NATIONAL REPORTS-Recent cancer society guidelines and a national study urging breast magnetic resonance imaging (MRI) scans for high-risk women could prove to be influential in the industry.
NATIONAL REPORTS-Recent cancer society guidelines and a national study urging breast magnetic resonance imaging (MRI) scans for high-risk women could prove to be influential in the industry.
The American Cancer Society (ACS) is advising certain women with an especially high risk of developing breast cancer to get MRIs along with their yearly mammograms. ACS says the two tests together give doctors a better chance of finding breast cancer early in these women, when it is easier to treat and the chance of survival is greatest.
At the same time, the New England Journal of Medicine released a national study that suggests women who have cancer diagnosed in one breast should get an MRI in the other.
With newly diagnosed cases, however, the data may already be in. According to Rebecca Stough, MD, a radiologist, and director of imaging at Mercy Women's Center and clinical director of Breast MRI of Oklahoma LLC, the proof for new cases is in the numbers.
"At Mercy Women's Center and Breast MRI of Oklahoma, we've performed almost 700 breast MRIs on newly diagnosed breast care patients since 2002," Dr. Stough says. "Nearly all of our newly diagnosed breast cancer patients have a breast MRI before any operations. It's the standard of care at Mercy. Our own numbers mimic what was recently stated in the New England Journal of Medicine, and we agree with the American Cancer Society new guidelines. In our patients, we found 3.6% unsuspected contralateral [opposite breast] breast cancers. In addition, we found 7.4% additional cancers in the same breast remote from the newly diagnosed cancers [multi-centric]."
High-quality breast MRI accurately maps the true extent of a breast cancer so that all of the cancer can be removed the first time, says Dr. Stough. "Consequently, at Mercy, the return to the operating room for positive margins in patients who have had preoperative breast MRI is 5.6%. Nationally, the average is approximately 27%. This is a huge cost savings to the insurance carriers because they don't have to pay for additional returns to the operating room in order to obtain clear margins. For patients, the accuracy of an MRI means they don't have to go through the anxiety of a second or third surgery in order to remove remaining cancers."

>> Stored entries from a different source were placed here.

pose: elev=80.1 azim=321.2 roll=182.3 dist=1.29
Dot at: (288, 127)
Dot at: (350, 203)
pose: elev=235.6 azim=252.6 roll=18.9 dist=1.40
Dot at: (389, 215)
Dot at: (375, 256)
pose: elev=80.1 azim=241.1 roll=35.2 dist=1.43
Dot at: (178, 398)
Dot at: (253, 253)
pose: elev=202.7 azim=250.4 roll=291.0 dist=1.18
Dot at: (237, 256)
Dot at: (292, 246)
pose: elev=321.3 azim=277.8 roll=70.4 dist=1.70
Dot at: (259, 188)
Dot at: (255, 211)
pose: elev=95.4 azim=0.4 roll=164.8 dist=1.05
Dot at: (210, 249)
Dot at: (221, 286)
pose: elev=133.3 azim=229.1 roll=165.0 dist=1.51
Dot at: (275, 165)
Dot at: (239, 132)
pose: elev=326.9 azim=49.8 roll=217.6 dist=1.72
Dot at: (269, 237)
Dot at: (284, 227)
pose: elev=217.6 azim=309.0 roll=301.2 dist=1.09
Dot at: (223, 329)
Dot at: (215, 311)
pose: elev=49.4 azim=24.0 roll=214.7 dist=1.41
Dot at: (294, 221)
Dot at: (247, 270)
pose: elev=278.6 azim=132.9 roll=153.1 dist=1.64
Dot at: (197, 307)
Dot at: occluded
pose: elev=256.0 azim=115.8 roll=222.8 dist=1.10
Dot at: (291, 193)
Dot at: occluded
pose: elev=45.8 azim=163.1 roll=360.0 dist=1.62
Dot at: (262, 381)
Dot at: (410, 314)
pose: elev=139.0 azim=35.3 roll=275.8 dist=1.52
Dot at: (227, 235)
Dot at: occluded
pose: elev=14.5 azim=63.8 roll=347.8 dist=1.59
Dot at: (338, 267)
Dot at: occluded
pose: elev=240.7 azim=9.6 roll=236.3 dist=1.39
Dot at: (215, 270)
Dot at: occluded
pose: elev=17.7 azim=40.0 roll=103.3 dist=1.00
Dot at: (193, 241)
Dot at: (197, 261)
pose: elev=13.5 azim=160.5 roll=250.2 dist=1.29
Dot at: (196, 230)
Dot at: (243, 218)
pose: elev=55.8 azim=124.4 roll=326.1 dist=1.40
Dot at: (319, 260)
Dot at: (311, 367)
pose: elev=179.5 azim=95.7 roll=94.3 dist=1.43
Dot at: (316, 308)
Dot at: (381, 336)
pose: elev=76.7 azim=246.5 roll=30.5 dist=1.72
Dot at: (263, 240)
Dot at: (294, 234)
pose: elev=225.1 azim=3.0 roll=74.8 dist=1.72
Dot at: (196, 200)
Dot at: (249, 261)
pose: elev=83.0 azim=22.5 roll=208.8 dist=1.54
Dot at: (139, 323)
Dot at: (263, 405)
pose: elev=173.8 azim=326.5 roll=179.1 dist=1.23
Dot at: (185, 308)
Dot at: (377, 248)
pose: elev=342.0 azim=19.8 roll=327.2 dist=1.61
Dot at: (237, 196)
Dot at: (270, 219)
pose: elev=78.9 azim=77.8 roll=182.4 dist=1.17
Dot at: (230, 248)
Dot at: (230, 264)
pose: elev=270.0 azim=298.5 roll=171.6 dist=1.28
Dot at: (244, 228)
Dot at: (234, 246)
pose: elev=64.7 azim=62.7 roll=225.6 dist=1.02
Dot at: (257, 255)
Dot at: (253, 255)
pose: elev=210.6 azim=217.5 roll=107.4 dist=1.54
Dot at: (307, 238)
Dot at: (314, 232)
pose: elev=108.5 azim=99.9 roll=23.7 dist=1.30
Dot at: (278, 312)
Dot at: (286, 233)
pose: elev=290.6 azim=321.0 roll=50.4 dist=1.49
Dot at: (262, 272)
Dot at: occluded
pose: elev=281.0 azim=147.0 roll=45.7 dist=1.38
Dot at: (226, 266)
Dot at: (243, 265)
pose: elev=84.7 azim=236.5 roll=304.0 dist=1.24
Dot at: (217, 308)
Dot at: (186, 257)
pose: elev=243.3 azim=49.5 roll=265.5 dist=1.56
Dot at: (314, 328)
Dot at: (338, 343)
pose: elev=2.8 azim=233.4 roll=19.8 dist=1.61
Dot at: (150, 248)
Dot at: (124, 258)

With breast MRI at Mercy, not only are the newly diagnosed breast cancer patients getting the correct surgery the first time, says Dr. Stough, but in addition, "patients with a past history of breast cancer who have periodic MRIs are being diagnosed with reoccurrence at a much earlier, often pre-invasive stage rather than the larger invasive, higher-grade stage that is usually seen. The highest cost to the insurance carriers is in patients with late-stage disease who require high-dose chemotherapy."
By far, Dr. Stough concludes, breast MRI is the most sensitive test. "It leads to diagnosis and treatment at the earliest stages rather than a later stage that is more expensive, not only in lives, but in healthcare dollars as well," she says.